What the exercise asks
Because the pictures are not wanted, give back only the exact text of every entry below.

The data

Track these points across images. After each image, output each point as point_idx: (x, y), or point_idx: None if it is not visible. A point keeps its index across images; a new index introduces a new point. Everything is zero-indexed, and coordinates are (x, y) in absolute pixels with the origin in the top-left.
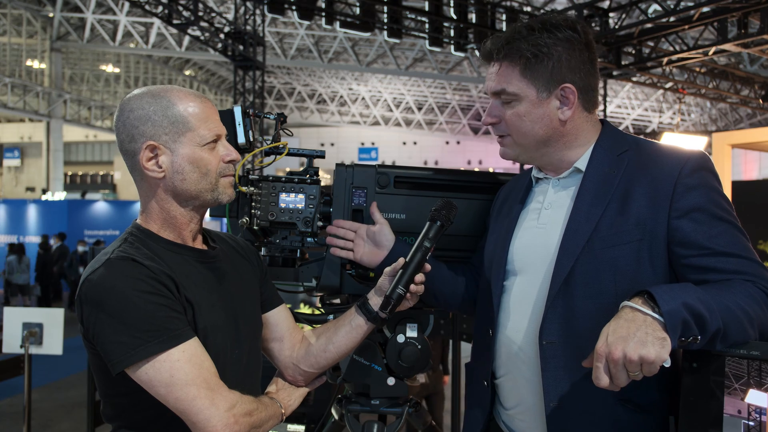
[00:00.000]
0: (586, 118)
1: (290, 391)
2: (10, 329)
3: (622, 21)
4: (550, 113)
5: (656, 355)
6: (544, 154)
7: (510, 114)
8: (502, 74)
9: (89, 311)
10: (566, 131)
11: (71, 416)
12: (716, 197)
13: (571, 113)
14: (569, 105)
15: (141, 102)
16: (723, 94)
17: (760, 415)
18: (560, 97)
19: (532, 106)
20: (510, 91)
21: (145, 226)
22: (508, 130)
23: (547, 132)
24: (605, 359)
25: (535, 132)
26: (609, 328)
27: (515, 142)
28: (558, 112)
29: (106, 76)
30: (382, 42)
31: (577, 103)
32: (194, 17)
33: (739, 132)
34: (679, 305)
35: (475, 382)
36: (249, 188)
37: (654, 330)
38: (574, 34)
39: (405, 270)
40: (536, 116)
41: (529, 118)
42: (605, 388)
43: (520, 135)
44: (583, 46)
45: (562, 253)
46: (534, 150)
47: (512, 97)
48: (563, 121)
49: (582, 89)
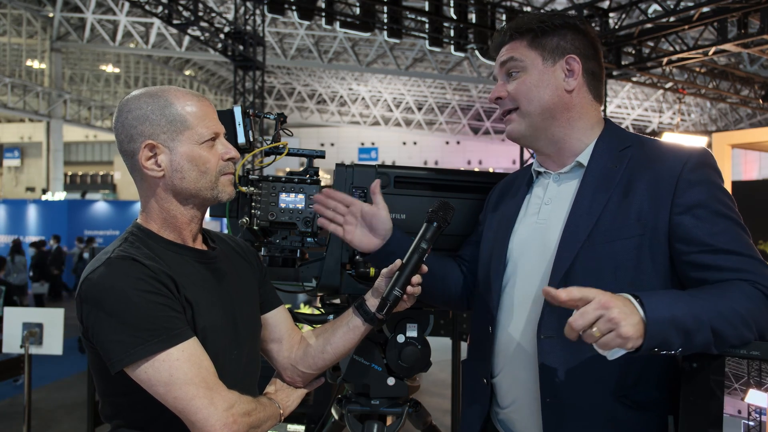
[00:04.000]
0: (591, 103)
1: (289, 392)
2: (10, 329)
3: (622, 21)
4: (556, 81)
5: (629, 336)
6: (549, 128)
7: (516, 84)
8: (511, 47)
9: (89, 310)
10: (572, 103)
11: (71, 416)
12: (718, 194)
13: (576, 84)
14: (574, 76)
15: (139, 102)
16: (723, 94)
17: (760, 415)
18: (565, 69)
19: (538, 74)
20: (517, 57)
21: (145, 225)
22: (515, 100)
23: (552, 99)
24: (596, 298)
25: (541, 97)
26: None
27: (521, 113)
28: (563, 82)
29: (106, 76)
30: (382, 42)
31: (582, 80)
32: (194, 17)
33: (739, 132)
34: (665, 318)
35: (473, 380)
36: (249, 188)
37: (639, 326)
38: (580, 24)
39: (402, 271)
40: (542, 83)
41: (534, 85)
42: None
43: (526, 101)
44: (587, 35)
45: (563, 248)
46: (540, 121)
47: (519, 66)
48: (569, 91)
49: (586, 70)
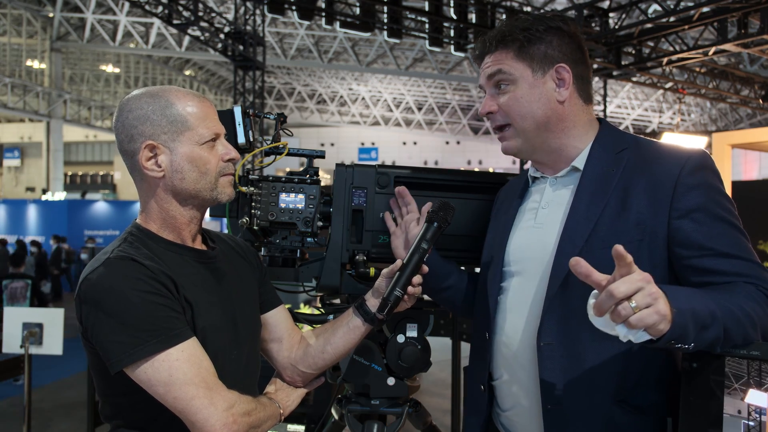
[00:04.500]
0: (582, 108)
1: (289, 392)
2: (10, 329)
3: (622, 21)
4: (547, 93)
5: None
6: (545, 141)
7: (507, 99)
8: (497, 58)
9: (88, 310)
10: (565, 113)
11: (71, 416)
12: (717, 197)
13: (568, 94)
14: (565, 86)
15: (139, 102)
16: (723, 94)
17: (760, 415)
18: (555, 79)
19: (528, 87)
20: (506, 70)
21: (144, 226)
22: (508, 117)
23: (546, 112)
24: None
25: (534, 112)
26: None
27: (516, 129)
28: (555, 93)
29: (106, 76)
30: (382, 42)
31: (573, 87)
32: (194, 17)
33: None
34: (687, 309)
35: (472, 387)
36: (249, 188)
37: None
38: (564, 25)
39: (402, 272)
40: (533, 97)
41: (526, 99)
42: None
43: (519, 118)
44: (573, 37)
45: (560, 254)
46: (535, 136)
47: (508, 79)
48: (561, 102)
49: (576, 75)
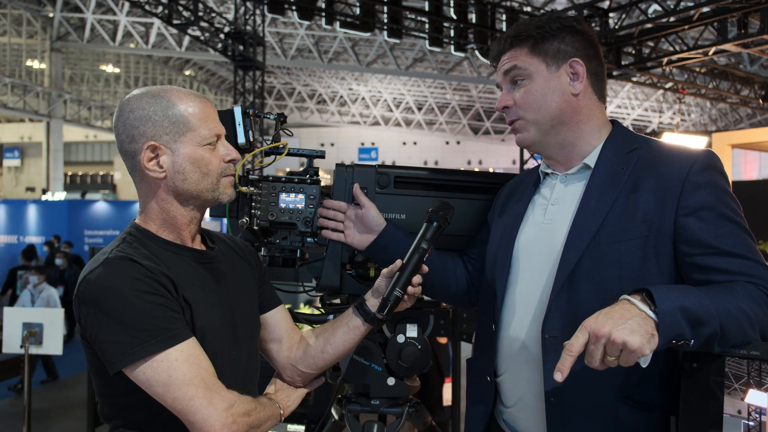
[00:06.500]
0: (597, 105)
1: (289, 392)
2: (10, 329)
3: (622, 21)
4: (562, 86)
5: (639, 345)
6: (558, 133)
7: (523, 93)
8: (512, 55)
9: (87, 311)
10: (579, 106)
11: (71, 416)
12: (724, 197)
13: (581, 87)
14: (579, 79)
15: (141, 102)
16: (723, 94)
17: (760, 415)
18: (569, 73)
19: (543, 81)
20: (521, 66)
21: (143, 226)
22: (522, 110)
23: (560, 105)
24: (588, 332)
25: (548, 105)
26: (603, 310)
27: (530, 121)
28: (569, 86)
29: (106, 76)
30: (382, 42)
31: (587, 82)
32: (194, 17)
33: (739, 132)
34: (675, 308)
35: (477, 379)
36: (249, 188)
37: (646, 324)
38: (577, 24)
39: (402, 272)
40: (548, 90)
41: (541, 93)
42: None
43: (534, 111)
44: (586, 35)
45: (568, 248)
46: (549, 128)
47: (523, 74)
48: (575, 94)
49: (590, 71)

Answer area
Track these points across images. After each image, output each point as point_idx: (x, y), or point_idx: None if it is not visible. A point keeps its index across images; a new index introduces a new point. Everything is zero-indexed, and coordinates are (x, y) in absolute pixels with the origin in the top-left.
[00:00.000]
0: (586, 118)
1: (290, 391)
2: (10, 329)
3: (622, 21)
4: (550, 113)
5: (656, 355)
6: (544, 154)
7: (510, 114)
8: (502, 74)
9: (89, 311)
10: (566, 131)
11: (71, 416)
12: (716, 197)
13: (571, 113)
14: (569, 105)
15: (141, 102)
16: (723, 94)
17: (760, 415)
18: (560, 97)
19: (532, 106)
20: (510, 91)
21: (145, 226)
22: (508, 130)
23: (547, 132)
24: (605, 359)
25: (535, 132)
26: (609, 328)
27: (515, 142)
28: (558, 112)
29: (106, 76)
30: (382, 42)
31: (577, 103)
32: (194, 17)
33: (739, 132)
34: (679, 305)
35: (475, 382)
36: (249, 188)
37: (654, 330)
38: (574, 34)
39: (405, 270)
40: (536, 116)
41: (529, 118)
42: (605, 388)
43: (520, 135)
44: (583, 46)
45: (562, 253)
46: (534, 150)
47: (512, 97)
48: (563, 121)
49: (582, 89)
[00:04.000]
0: (591, 103)
1: (289, 392)
2: (10, 329)
3: (622, 21)
4: (556, 81)
5: (629, 336)
6: (549, 128)
7: (516, 84)
8: (511, 47)
9: (89, 310)
10: (572, 103)
11: (71, 416)
12: (718, 194)
13: (576, 84)
14: (574, 76)
15: (139, 102)
16: (723, 94)
17: (760, 415)
18: (565, 69)
19: (538, 74)
20: (517, 57)
21: (145, 225)
22: (515, 100)
23: (552, 99)
24: (596, 298)
25: (541, 97)
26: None
27: (521, 113)
28: (563, 82)
29: (106, 76)
30: (382, 42)
31: (582, 80)
32: (194, 17)
33: (739, 132)
34: (665, 318)
35: (473, 380)
36: (249, 188)
37: (639, 326)
38: (580, 24)
39: (402, 271)
40: (542, 83)
41: (534, 85)
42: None
43: (526, 101)
44: (587, 35)
45: (563, 248)
46: (540, 121)
47: (519, 66)
48: (569, 91)
49: (586, 70)
[00:04.500]
0: (582, 108)
1: (289, 392)
2: (10, 329)
3: (622, 21)
4: (547, 93)
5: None
6: (545, 141)
7: (507, 99)
8: (497, 58)
9: (88, 310)
10: (565, 113)
11: (71, 416)
12: (717, 197)
13: (568, 94)
14: (565, 86)
15: (139, 102)
16: (723, 94)
17: (760, 415)
18: (555, 79)
19: (528, 87)
20: (506, 70)
21: (144, 226)
22: (508, 117)
23: (546, 112)
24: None
25: (534, 112)
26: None
27: (516, 129)
28: (555, 93)
29: (106, 76)
30: (382, 42)
31: (573, 87)
32: (194, 17)
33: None
34: (687, 309)
35: (472, 387)
36: (249, 188)
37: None
38: (564, 25)
39: (402, 272)
40: (533, 97)
41: (526, 99)
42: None
43: (519, 118)
44: (573, 37)
45: (560, 254)
46: (535, 136)
47: (508, 79)
48: (561, 102)
49: (576, 75)
[00:06.500]
0: (597, 105)
1: (289, 392)
2: (10, 329)
3: (622, 21)
4: (562, 86)
5: (639, 345)
6: (558, 133)
7: (523, 93)
8: (512, 55)
9: (87, 311)
10: (579, 106)
11: (71, 416)
12: (724, 197)
13: (581, 87)
14: (579, 79)
15: (141, 102)
16: (723, 94)
17: (760, 415)
18: (569, 73)
19: (543, 81)
20: (521, 66)
21: (143, 226)
22: (522, 110)
23: (560, 105)
24: (588, 332)
25: (548, 105)
26: (603, 310)
27: (530, 121)
28: (569, 86)
29: (106, 76)
30: (382, 42)
31: (587, 82)
32: (194, 17)
33: (739, 132)
34: (675, 308)
35: (477, 379)
36: (249, 188)
37: (646, 324)
38: (577, 24)
39: (402, 272)
40: (548, 90)
41: (541, 93)
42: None
43: (534, 111)
44: (586, 35)
45: (568, 248)
46: (549, 128)
47: (523, 74)
48: (575, 94)
49: (590, 71)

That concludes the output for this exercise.